Programa de irrigação amplia área produtiva e reduz risco da estiagem no RS
Projeto apoiado por programa estadual levou pivô central a propriedade rural e ampliou área irrigada para enfrentar perdas causadas pela falta de chuva.
Irrigação avança no RS com investimento de R$ 654 mil em propriedade rural e amplia área produtiva para enfrentar os impactos da estiagem no campo.

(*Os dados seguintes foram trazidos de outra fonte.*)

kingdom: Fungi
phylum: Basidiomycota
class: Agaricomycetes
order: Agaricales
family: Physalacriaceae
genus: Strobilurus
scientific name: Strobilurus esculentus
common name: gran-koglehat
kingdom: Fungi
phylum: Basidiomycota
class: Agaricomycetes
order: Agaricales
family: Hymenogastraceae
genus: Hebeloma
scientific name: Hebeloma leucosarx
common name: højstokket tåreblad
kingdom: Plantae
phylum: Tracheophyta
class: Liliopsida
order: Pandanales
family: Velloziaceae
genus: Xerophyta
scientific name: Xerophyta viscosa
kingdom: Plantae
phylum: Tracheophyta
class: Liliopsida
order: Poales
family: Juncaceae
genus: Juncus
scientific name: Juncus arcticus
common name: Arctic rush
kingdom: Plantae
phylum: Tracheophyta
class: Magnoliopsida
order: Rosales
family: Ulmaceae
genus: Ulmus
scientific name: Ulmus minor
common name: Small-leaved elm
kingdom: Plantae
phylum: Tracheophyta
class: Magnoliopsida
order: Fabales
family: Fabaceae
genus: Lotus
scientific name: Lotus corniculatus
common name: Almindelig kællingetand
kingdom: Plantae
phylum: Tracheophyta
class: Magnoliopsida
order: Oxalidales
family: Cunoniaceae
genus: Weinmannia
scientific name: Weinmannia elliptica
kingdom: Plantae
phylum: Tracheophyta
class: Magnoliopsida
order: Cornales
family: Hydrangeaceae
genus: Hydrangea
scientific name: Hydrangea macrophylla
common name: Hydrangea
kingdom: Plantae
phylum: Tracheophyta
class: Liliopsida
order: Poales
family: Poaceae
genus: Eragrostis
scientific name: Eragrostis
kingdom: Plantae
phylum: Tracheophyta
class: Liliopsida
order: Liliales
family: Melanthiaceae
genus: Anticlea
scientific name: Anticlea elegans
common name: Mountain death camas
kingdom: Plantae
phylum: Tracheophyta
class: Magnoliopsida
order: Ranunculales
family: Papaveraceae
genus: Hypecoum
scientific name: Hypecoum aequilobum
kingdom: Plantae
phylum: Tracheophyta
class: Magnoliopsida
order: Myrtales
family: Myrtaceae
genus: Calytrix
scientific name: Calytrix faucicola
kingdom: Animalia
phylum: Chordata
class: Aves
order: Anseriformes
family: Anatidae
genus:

A ampliação da irrigação tem se tornado uma estratégia cada vez mais adotada por produtores para reduzir os impactos da estiagem no campo. No interior do Rio Grande do Sul, uma propriedade rural investiu cerca de R$ 654 mil na implantação de sistemas de irrigação, ampliando para 32 hectares a área irrigada e buscando mais segurança produtiva diante das frequentes falhas de chuva.
A iniciativa faz parte do Programa Supera Estiagem, da Secretaria da Agricultura, Pecuária, Produção Sustentável e Irrigação do Estado. A propriedade da família Ottoni, localizada em Soledade, ingressou na primeira etapa do programa em 2023, quando nove hectares passaram a contar com irrigação. Dois anos depois, a área foi ampliada em mais 23 hectares com a instalação de um pivô central, reforçando a capacidade de enfrentar períodos de seca.
Irrigação como seguro da produção -Segundo a assistência técnica da Emater/RS-Ascar, a irrigação funciona como uma espécie de garantia para o produtor, especialmente em regiões onde a irregularidade das chuvas afeta diretamente o desenvolvimento das lavouras.
O sistema instalado na propriedade utiliza água de um açude com mais de um hectare de área e cerca de três metros de profundidade. O pivô aplica lâminas de irrigação entre 9 e 10 milímetros por passada, com um ciclo completo de aproximadamente 23 horas, permitindo suprir a necessidade hídrica das culturas em momentos críticos.
A família pretende concentrar o uso da irrigação principalmente nas culturas de verão, como o milho, onde o retorno econômico tende a ser mais rápido. Além da lavoura, a tecnologia também pode contribuir para a produção de pastagens e alimentação animal, especialmente em propriedades com pecuária leiteira.
Investimento com apoio público -Do valor total investido no projeto, R$ 100 mil foram viabilizados por meio do programa estadual, enquanto o restante ficou por conta da família, incluindo despesas adicionais com adequação da rede elétrica.
Para os produtores, a irrigação pode elevar a estabilidade da produção sem alterar significativamente os custos básicos da lavoura. Na prática, a diferença está na segurança produtiva: enquanto no cultivo de sequeiro a produtividade depende totalmente das chuvas, o sistema irrigado permite manter o desenvolvimento das plantas mesmo em períodos de estiagem.
Animada com os resultados iniciais, a família já avalia a possibilidade de ampliar novamente a área irrigada caso novas etapas do programa sejam lançadas. A expectativa é aumentar a área atendida pelo sistema e reduzir ainda mais o risco climático nas próximas safras.